Aber der Orientale erzählt und dichtet: Als Muster nimmt er die bereits bestehende Siebentagewoche und den neubabylonischen Schöpfungsmythos und verfasst einen Hymnus, der im Gottesdienst eingesetzt wurde. Diese Schöpfungsgeschichte wird deshalb auch mit dem Begriff „Priesterschrift“ bezeichnet. Dass es ein Gedicht ist, sieht an verschiedenen Dingen: Der Stil ist feierlich-rhetorisch, es gibt listenartige Aufzählungen. Es gibt einen Refrain (Kehrvers) in Formulierungen: „Es ward Abend und es ward Morgen, erster Tag …“ und es gibt sich wiederholende Formen wie Und Gott sprach: Es werde …. „ - „Gott sah, dass es gut war“ (Gemeint ist übrigens nicht, dass es perfekt war, sondern, dass es eben nicht böse war.).

Woher ich das weiß:Studium / Ausbildung

Das sind nicht nur philosophische, sondern nicht zuletzt auch ,,pragmatische" Gründe. Schließlich ist die Schöpfungsgeschichte (Sechstagewerk, Gen. 1.1-2.4) der Unterbau des ganzen biblischen Handlungsfadens. Es ist nicht nur logisch, ganz zu Beginn erstmal zu klären, woher und wie alles ins Dasein gekommen ist.

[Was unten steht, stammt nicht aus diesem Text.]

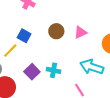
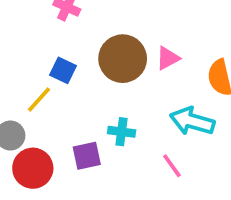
brown circle: (56, 31) -> (123, 59), size x1.6
purple square: (32, 72) -> (87, 156), moved, turned 35

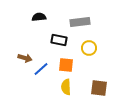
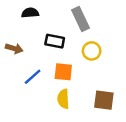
gray rectangle: (80, 22) -> (81, 19), turned 72
brown arrow: (25, 58) -> (14, 48), moved

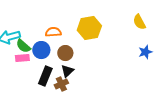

Auch wird alles, was dort passiert, im weiteren Verlauf als gegeben vorausgesetzt. Die Paradiesgeschichte ist keine primitive Wiederholung, sondern knüpft inhaltlich und chronologisch nahtlos an das Sechstagewerk an. Wir befinden uns in der Frühphase der bis heute währenden siebten Schöpfungsperiode (Gen. 1.31-2.3; Hebr. 3-4). Adam und Eva treten als erste Personen aus der prähistorischen Menschheit der sechsten Schöpfungsperiode (Gen. 1.26-31) in den historischen Vordergrund. Es ist der Übergang von der im Sechstagewerk geschilderten Vorgeschichte zur Geschichtsschreibung im eigentlichen Sinne. Auch die Zeitrechnung setzt ein. Wie die auf Adam zurückgehenden Genealogien ergeben, lebten er und Eva vor ca. 7500 Jahren. Die vorigen sechs Schöpfungsperioden hingegen spotten jeglichen zeitlichen Eingrenzungsversuchen. Die Tradition hatte diese gewaltigen Weltzeiten durch eine armselige irdische Woche ersetzt und das Paradies zum Anfang der Welt erklärt. Dadurch geriet das ganze biblische Handlungsgefüge aus den Fugen. Noch heute braucht es einiges an Überzeugungskunst, nicht nur die wirkliche Schöpfungsgeschichte und deren Fortsetzung, sondern auch die weiteren frühen Bibeltexte wieder zurück an ihre angestammten Plätze zu rücken.

Woher ich das weiß:Recherche

Das war halt die alte Methode, die es überall in der Antike gab und die sich bis heute immer noch teilweise hält: "Wir können uns etwas nicht erklären, also müssen es die Götter gewesen sein."

Bemerkenswerterweise stehen die zwei Schöpfungsmythen ja am Anfang der Bibel. Sie wurden also trotz ihrer Kürze wohl bedeutsam erachtet. Die zwei Schöpfungsmythen widersprechen sich im Ablauf. Sie sind also wohl nicht als Erklärung im naturwissenschaftlichen Sinn gemeint. Die darauf folgenden Bücher Moses haben so weit ich sehe zwei Ziele:

  1. Sie sollen die verschiedenen Völker im babylonischen Exil zu einem einzigen zusammen schweissen und ihnen das Selbstbewusstsein geben, diesem Exil zu entfliehen, wie Moses aus Ägypten geflohen ist, bzw. sein soll.
  2. Sie geben dem Volk ein verbindliches, einheitliches Gesetz.

Die Schöpfungsmythen haben meiner Ansicht nach das Ziel, die Gesetze zu legitimieren und eben dem Volk das Vertrauen zu geben, sich aus dem Exil zu befreien. Die Mythen stammen wohl aus viel früherer Zeit und hatten ursprünglich wohl auch andere Ziele. Aber aufgrund der Position in der Bibel, interpretiere ich sie so.